Он среагировал сразу:
— Увы, помочь не могу.
— Я не прошу украсть «Джоконду». Я прошу найти людей, которых вы знаете.
— Украсть «Джоконду» было бы проще. И безопаснее.
— Как раньше вы с ними связывались?
— Я никогда с ними не имел дела.
— Но вы знаете об их существовании?
— Я о них слышал.
— О ком конкретно?
— Только о Вальтере.
— Он такой умный?
— Он бандит.
— У вас хорошая компания. О ком еще?
— Он не входит в мою компанию.
— О ком еще?
— Всё. Больше никого не знаю.
— А если я вам не поверил?
— Вы как-то мне сказали, что, если я попытаюсь вас обмануть, мне не будет смысла ходить к гадалке по поводу даты моей смерти.
«А он еще комедию ломает!» — разозлился я.
— Послушайте. Вы знаете Вальтера, а я нет. Но хочу узнать. И хочу не по собственной воле. Я догадываюсь, что это не тот человек, с которым приятно проводить время. Но у меня задание. Которое мы с вами… мы с вами должны выполнить.
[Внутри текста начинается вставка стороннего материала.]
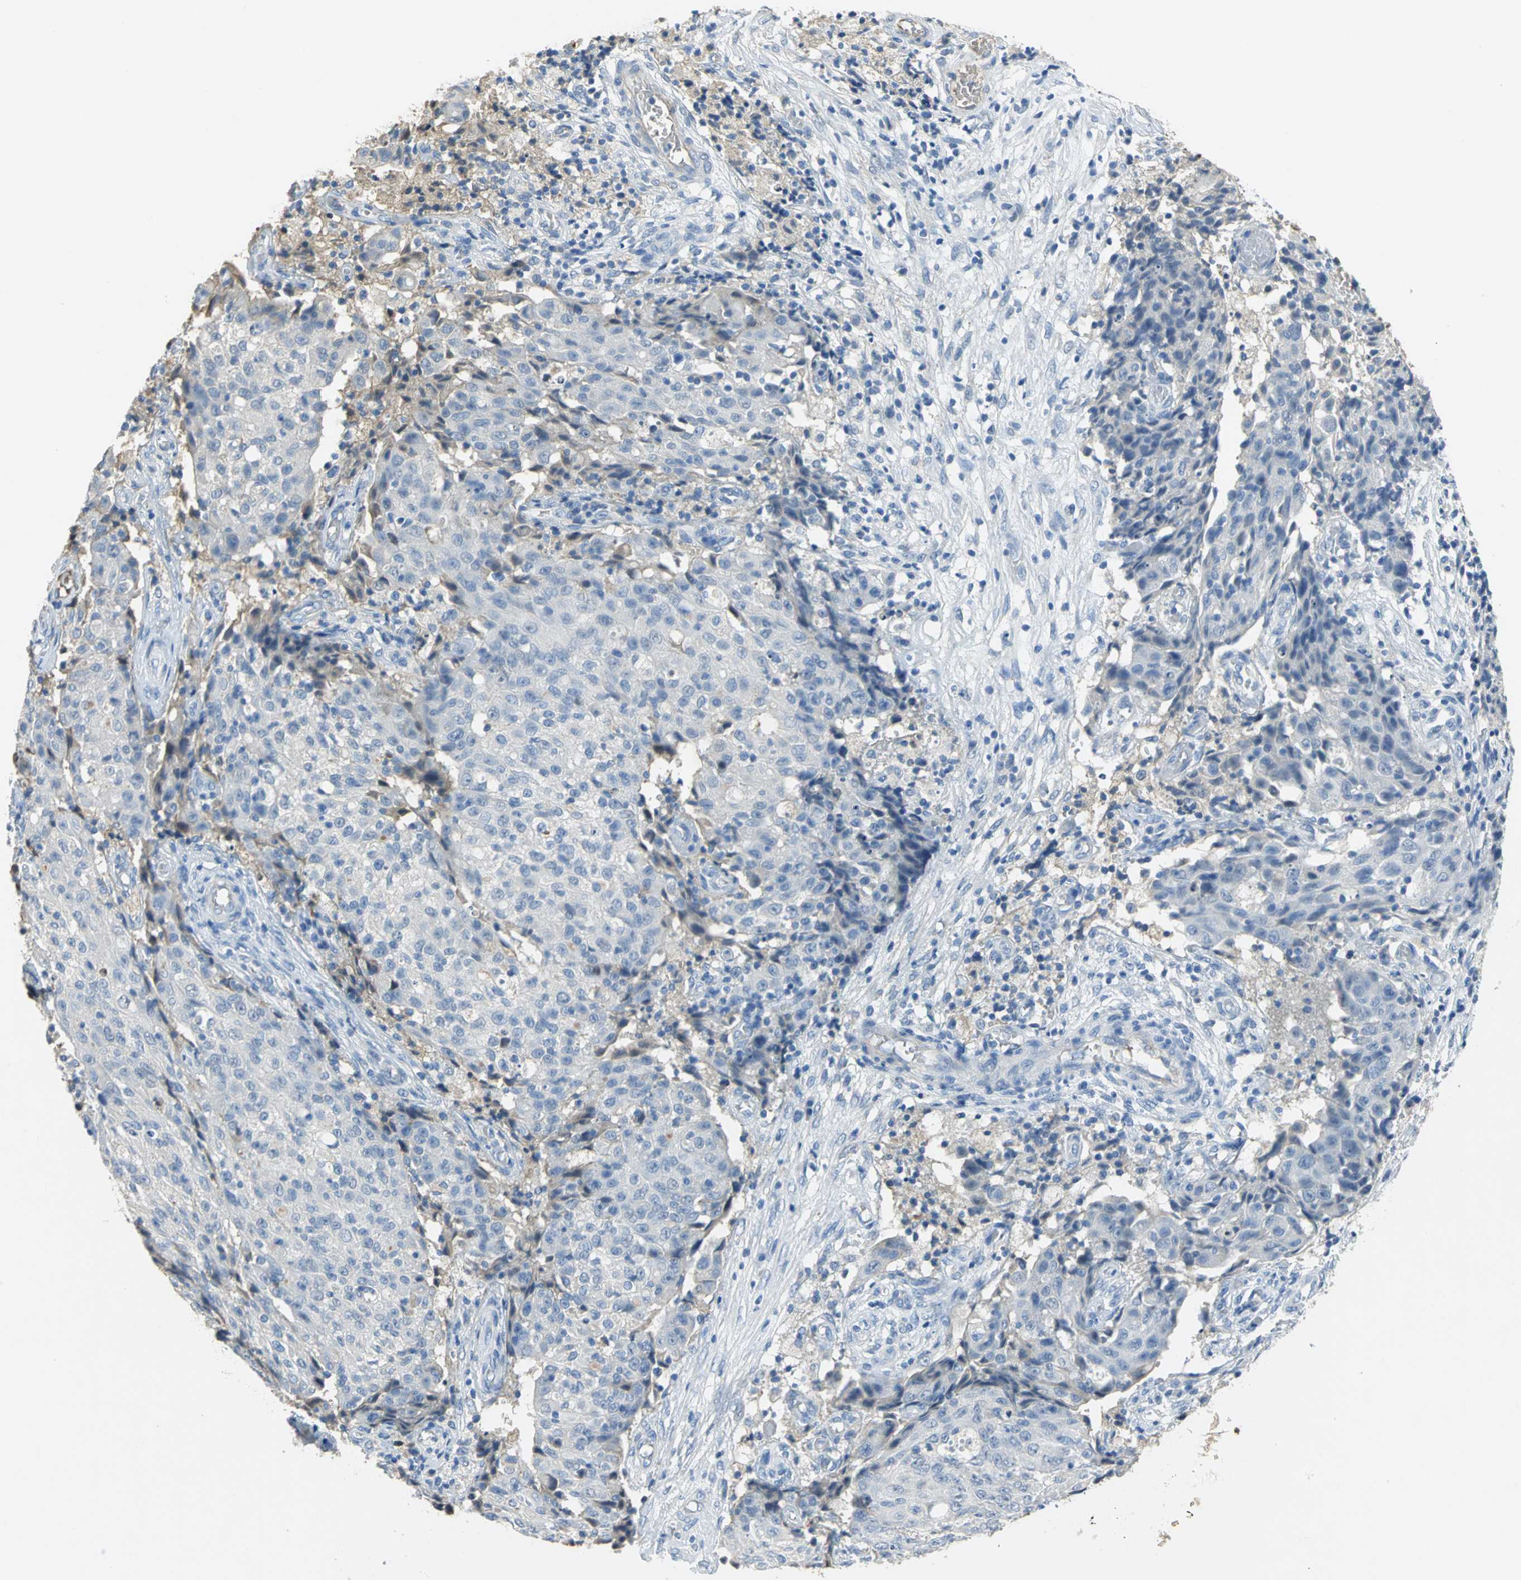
{"staining": {"intensity": "negative", "quantity": "none", "location": "none"}, "tissue": "ovarian cancer", "cell_type": "Tumor cells", "image_type": "cancer", "snomed": [{"axis": "morphology", "description": "Carcinoma, endometroid"}, {"axis": "topography", "description": "Ovary"}], "caption": "The image demonstrates no staining of tumor cells in ovarian cancer.", "gene": "GYG2", "patient": {"sex": "female", "age": 42}}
— Да уж, проводить с ним время… Это мало приятно, — Топалов вертел в руках чашку, потом принялся расставлять чашки на подносе.
«Ну ладно, — решил я. — Посмотрим, как ты держишь удары ниже пояса».
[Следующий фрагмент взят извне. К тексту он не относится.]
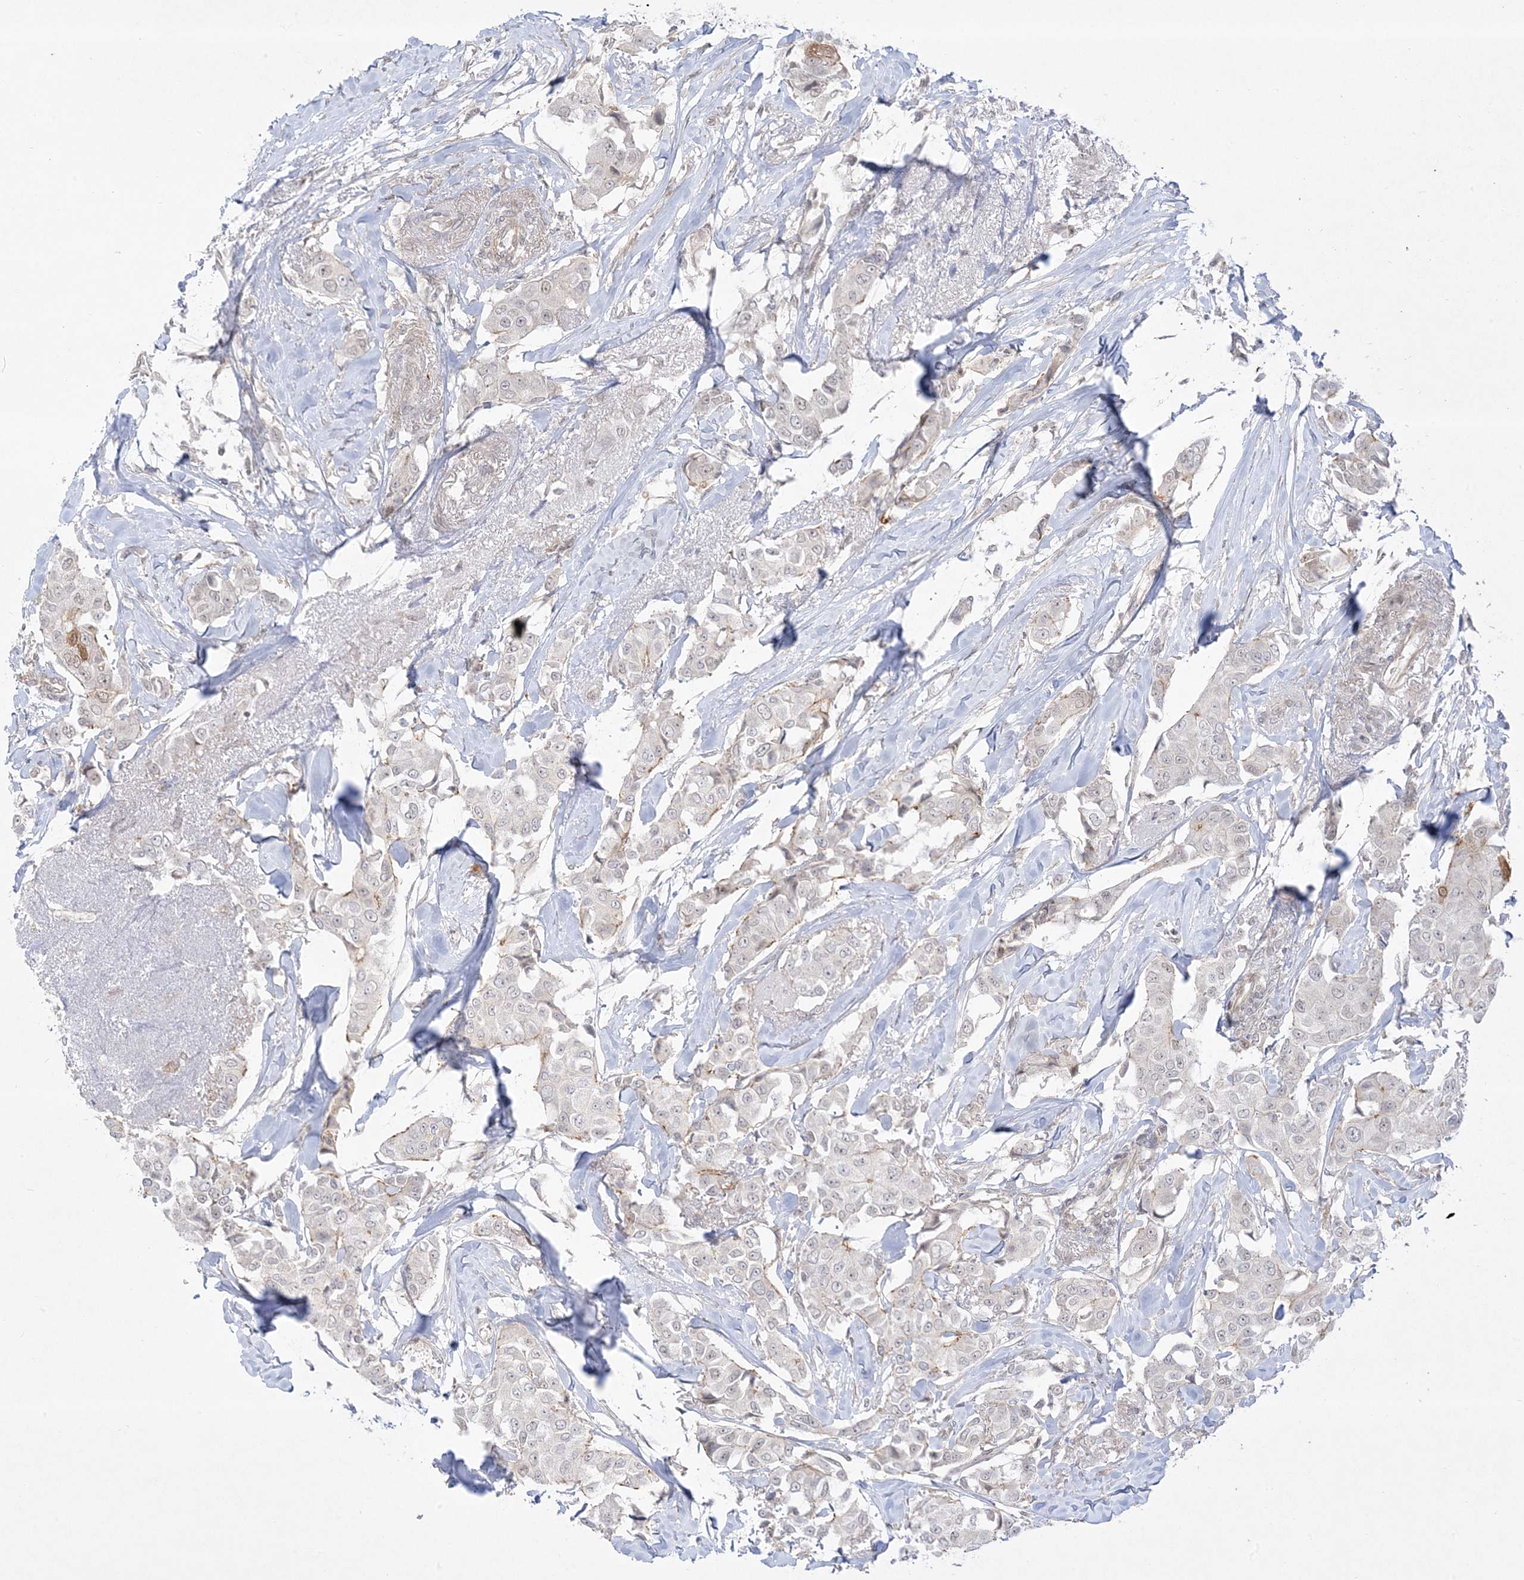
{"staining": {"intensity": "negative", "quantity": "none", "location": "none"}, "tissue": "breast cancer", "cell_type": "Tumor cells", "image_type": "cancer", "snomed": [{"axis": "morphology", "description": "Duct carcinoma"}, {"axis": "topography", "description": "Breast"}], "caption": "An immunohistochemistry (IHC) micrograph of invasive ductal carcinoma (breast) is shown. There is no staining in tumor cells of invasive ductal carcinoma (breast). (Immunohistochemistry, brightfield microscopy, high magnification).", "gene": "PTK6", "patient": {"sex": "female", "age": 80}}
— Хорошо. Вернемся к вашей просьбе. Вам придется перед поездкой «куда-нибудь подальше» заглянуть в Москву.
Удар пришелся в самую цель: меньше всего на свете агенты любят поездки в Москву.
Испугался он не на шутку:
— Но я…
— Погода в Москве сейчас отличная. Отдохнете. — Я постарался, чтобы это «отдохнете» выглядело как можно более зловещим.
— Я привык выполнять задания, но это…
— Это вы объясните в Москве.
— Но с точки зрения безопасности…
— Ничего страшного. Это раньше не любили приглашать, боялись засветить. А теперь нас так все любят, что, если ни разу у нас не был, уже подозрительно, не шпион ли. Значит, в Южную Африку собираетесь?
— Нет. Туда с южноафриканским паспортом не сунешься. Куда-нибудь в Латинскую Америку.
— Южная Америка — это хорошо! — я мечтательно вздохнул. — На всякий случай лет десять в Европу не стоит показываться.
— Что я здесь потерял!
— Соскучитесь. Ностальгия.
— Ностальгия — болезнь людей, у которых много свободного времени.